After discovering her love for health, Kylee became intrigued with nursing and majored in allied health, aspiring to become a labor and delivery nurse.
“She was really starting to grow into a woman and figure out what she wanted to do with life,” Drew said. “She’s wicked smart.”
Kylee passed a month before receiving her Aggie Ring. Mitzi now wears it in hopes that somebody will ask if she graduated from A&M, allowing her to talk about her daughter.
About a year ago, Kylee became active in studying the Bible. Her dad admired how people around her leaned on her for direction in such a short time.

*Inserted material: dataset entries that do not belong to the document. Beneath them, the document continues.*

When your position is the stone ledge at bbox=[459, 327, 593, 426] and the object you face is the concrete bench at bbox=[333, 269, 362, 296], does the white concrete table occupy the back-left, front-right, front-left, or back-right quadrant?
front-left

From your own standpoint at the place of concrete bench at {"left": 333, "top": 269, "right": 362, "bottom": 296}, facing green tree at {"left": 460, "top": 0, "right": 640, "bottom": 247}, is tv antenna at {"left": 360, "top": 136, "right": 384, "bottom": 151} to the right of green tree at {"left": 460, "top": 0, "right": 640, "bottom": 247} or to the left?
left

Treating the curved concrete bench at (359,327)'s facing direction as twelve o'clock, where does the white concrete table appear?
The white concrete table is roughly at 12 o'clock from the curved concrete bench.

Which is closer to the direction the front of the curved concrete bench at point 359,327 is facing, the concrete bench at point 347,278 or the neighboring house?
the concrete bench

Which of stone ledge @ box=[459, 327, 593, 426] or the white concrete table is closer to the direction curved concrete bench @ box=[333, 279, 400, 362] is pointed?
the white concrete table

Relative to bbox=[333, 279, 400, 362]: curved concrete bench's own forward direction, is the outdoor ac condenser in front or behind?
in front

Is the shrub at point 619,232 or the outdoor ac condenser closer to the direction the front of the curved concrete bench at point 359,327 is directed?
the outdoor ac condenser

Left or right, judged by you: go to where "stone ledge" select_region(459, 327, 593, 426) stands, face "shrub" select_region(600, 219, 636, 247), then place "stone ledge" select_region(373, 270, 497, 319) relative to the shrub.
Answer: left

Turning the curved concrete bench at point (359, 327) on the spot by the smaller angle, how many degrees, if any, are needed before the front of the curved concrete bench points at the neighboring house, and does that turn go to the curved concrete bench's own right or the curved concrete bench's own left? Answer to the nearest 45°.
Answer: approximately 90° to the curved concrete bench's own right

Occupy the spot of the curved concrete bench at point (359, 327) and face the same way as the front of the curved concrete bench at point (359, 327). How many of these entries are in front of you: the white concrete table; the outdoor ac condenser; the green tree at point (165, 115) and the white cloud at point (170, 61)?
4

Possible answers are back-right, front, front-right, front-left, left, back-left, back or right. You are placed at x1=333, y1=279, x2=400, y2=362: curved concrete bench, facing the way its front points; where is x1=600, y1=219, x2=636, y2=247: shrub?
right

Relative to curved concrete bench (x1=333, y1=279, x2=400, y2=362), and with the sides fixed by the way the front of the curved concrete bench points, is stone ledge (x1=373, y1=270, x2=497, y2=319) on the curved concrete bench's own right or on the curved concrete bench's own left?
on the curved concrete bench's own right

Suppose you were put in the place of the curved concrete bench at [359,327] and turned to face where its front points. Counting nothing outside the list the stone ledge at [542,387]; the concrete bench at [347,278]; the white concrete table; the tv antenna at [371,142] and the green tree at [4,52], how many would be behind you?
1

“Her faith, I think, is really what we want her to be remembered by,” Drew said. “She was changing lives outside … To have so many people come up to us and just share stories and Bible study and all the things that she was doing for them to help them through whatever they were dealing with … Genuinely, if I’m looking at this and I’m trying to figure out why it happened, I think the why for me is that God wanted us to become closer to him, and through her, we are.”
The blessing at the end of the road, Drew says, is that he and Mitzi will see their daughter again.
“We all want to be together again … eternity is eternity,” Drew said. “Heaven’s a lot better than the alternative. So that’s what we’re trying to really refocus our lives on that. But she was a blessing. She was so gifted, so witty. She’s a lot like me.”